Turd
The only time I hit a boy in the face surprised us both.
He was flailing; I was flailing. We weren’t joking around.
This was in fifth grade sixty years ago and I haven’t
seen him since. Who knows how his life worked out?
In those days being a writer was on the back burner,
and being a jet pilot seemed a better choice, perhaps
a private detective. Where I was and where I wanted
to be were two islands separated by miles of water.
I’d stand on my imagined shore and scratch my head;
lots of time passed like that. So I hit him, poked a knuckle
in his eye, and everything stopped. I’ve forgotten what
the fight was about. This happened in the boy’s dorm
at Clear Lake Camp—rows of bunk beds for fifty kids
and all cheered us on. When I hit his eye, he yelped:
He hit me! He wasn’t giving credit where credit was due.
It was an accident. He was appalled; I was appalled.
The boy began to weep and I began to weep as well.
He was nobody I knew; he went to a different school.
Boys from my school kept pounding me on the back;
boys from his school led him away. And that was that.
But this is just the start of the story. We were there
for a fall weekend, and before lunch the men in charge
gathered us together for an announcement. We knew
something big was coming; we saw it in their faces:
a mixture of moral horror and righteous indignation.
This was in 1951 and six of the men were vets. D-Day,
Okinawa, they’d seen it all. At first I thought the reason
for the meeting was my fight that morning. I was sure
the kid had told and I’d be called out. Instead we heard
that some unknown boy had left an oversized turd
in the middle of the shower room: twelve showers,
a floor of pink tile and the turd, six inches long,
squatting like a toad in the middle.
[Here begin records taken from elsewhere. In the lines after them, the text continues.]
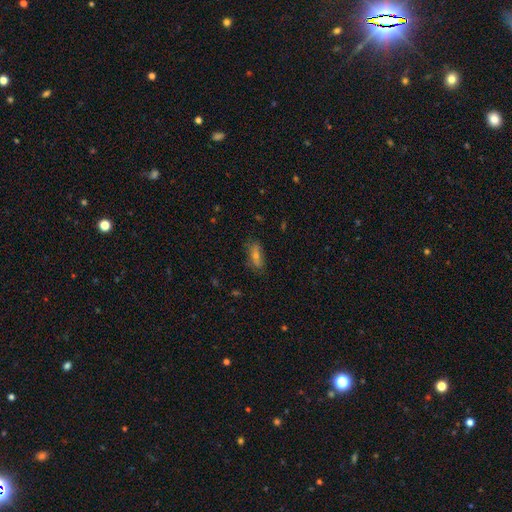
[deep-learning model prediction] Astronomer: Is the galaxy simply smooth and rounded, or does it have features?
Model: smooth — 46% (runner-up: featured or disk, 36%).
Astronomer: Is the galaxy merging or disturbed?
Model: none — 77%.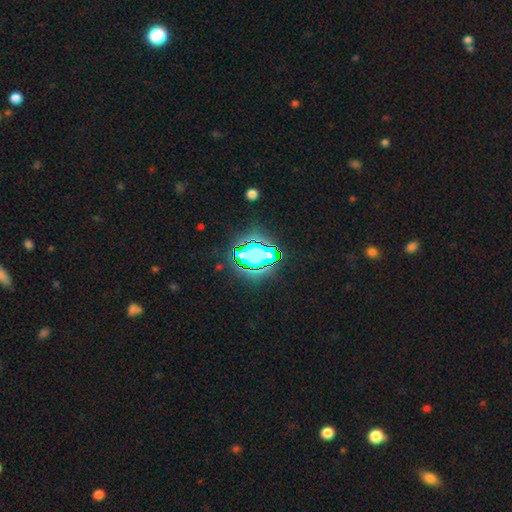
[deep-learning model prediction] Smooth or featured? star or artifact (58%)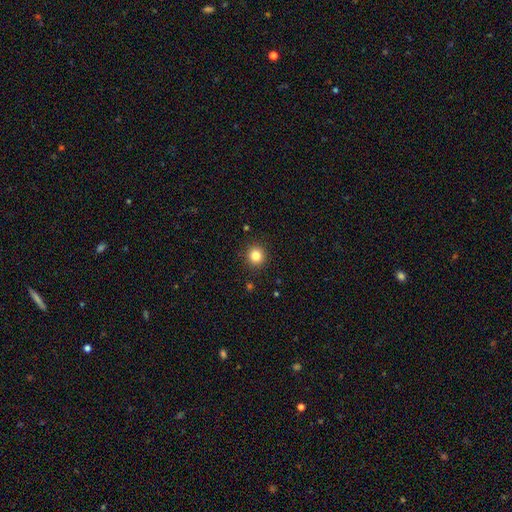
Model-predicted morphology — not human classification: This appears to be a smooth galaxy with no disk features (83%) that is round (92%). Merging: none (92%).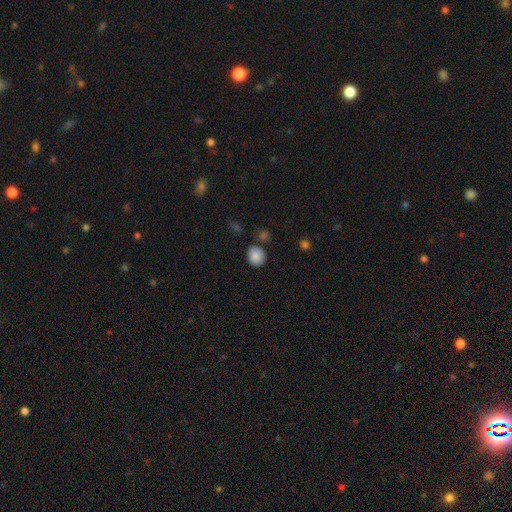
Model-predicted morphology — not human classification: A smooth galaxy with no disk features (87%) that is round (74%).

Vote fractions:
- Smooth or featured? smooth: 87% / star or artifact: 9% / featured or disk: 4%
- How rounded? round: 74% / in between: 25% / cigar-shaped: 1%
- Merging? none: 76% / minor disturbance: 13% / merger: 7% / major disturbance: 4%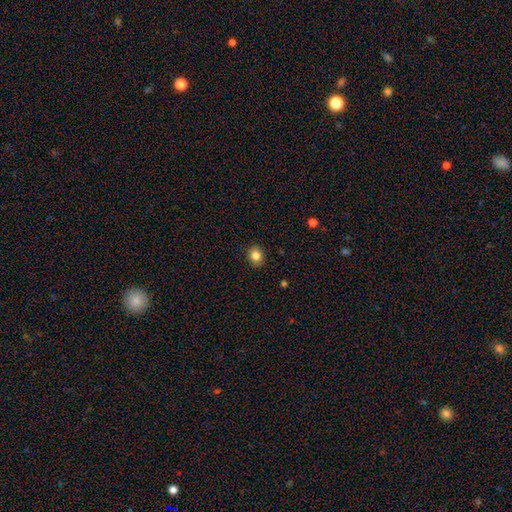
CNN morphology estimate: This appears to be a smooth galaxy with no disk features (83%) that is round (65%). Merging: none (89%).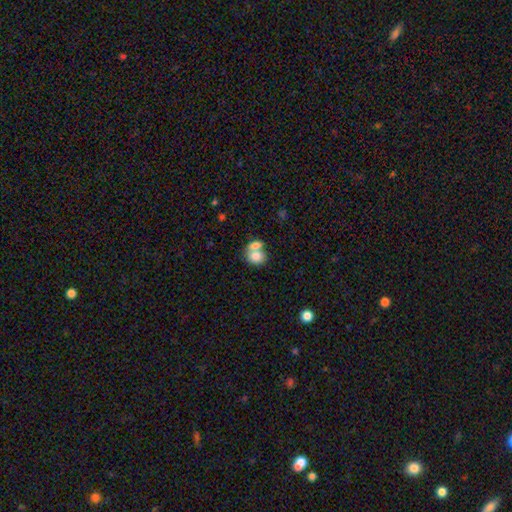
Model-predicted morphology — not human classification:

I know this
because the teachers paraded us through single-file.
The word “turd” was never used, that’s my addition.
Shit, crap, dump, poop, caca, ass goblin, black banana,
hell’s candy, creamy butt nugget, keester cake, lawn
sausage—none of this was said. The phrase of choice
was that an unknown boy had crept into the shower
and “moved his bowels,” as he might move an elephant.
He had left his BM on the pink tiles. We were children.
What we knew about the war was comic book stuff,
so the product of one bad boy’s moved bowel viewed
through the filter of adult displeasure seemed equal
to Judas’ betrayal and the bombing of Pearl Harbor.
The lecture was long and operatic. Nobody owned up.
At last Mr. Sullivan placed a small desk and chair near
the monstrosity, as outside the shower room fifty boys
formed an anxious line. Each was to enter and sit down,
as Mr. Sullivan, standing above him, shouted: Does that
belong to you? I won’t get mad if you tell me the truth!
Despite my innocence, I was sure my guilt would show.
I was sure I’d giggle. I was sure I’d weep. I was sure
I’d confess to punching a kid in the eye. But why stop
with one turd, the mere tip of ten years of bad behavior?
I’d spill out past sins like a fire hose spills out water.
I’d tell him I stole dollar bills from my mother’s purse;
I’d tell him I searched my father’s coat pockets for coins;
I was full of dirty thoughts; I’d begun to masturbate;
I’d killed a robin with a BB gun and buried the body
in my little brother’s sandbox; I’d tried on my mother’s
bra to see how it looked; I hid Hershey bars in my room;
I didn’t believe in God, not one bit; I stole comic books
from supermarkets; I didn’t return books to the library;
I once broke a girl’s leg on the teeter-totter and ran away;
I’d spent two hours looking up “whore” in the frigging
dictionary not knowing it started with W. I was a bad boy.
I was born a bad boy. I’d die a bad boy. I was marooned
on the island of childhood like a degenerate sailor.
My only chance was to plead guilty and beg for mercy.
Mr. Sullivan asked his question. I couldn’t look at him.
I shook my head. Then came a pause as long as January.
Next! he called, and a million birds began to whistle glory.
Nobody confessed. Buses took us back to East Lansing.
For all I know, the turd’s still there. And shouldn’t it be?
Shouldn’t there be a little turd shrine to bullied children
and dumb ideas, to preadolescent confusion, to always
being uncertain and mostly being scared, to all those
kids who triple-lock the bathroom door and then check
the window, afraid of doing something right, of doing
something wrong, of getting caught, of getting away,
afraid of wearing the wrong-colored socks, afraid their
flies are unzipped, afraid they’ll fart in class, a fart
like the tuba of John Philip Sousa, afraid of pee stains,
of reeking arm pits, of sudden projectile vomiting—
that’s the sort of shrine they need and if that antique
turd is gone, I’d be happy to donate one of my own.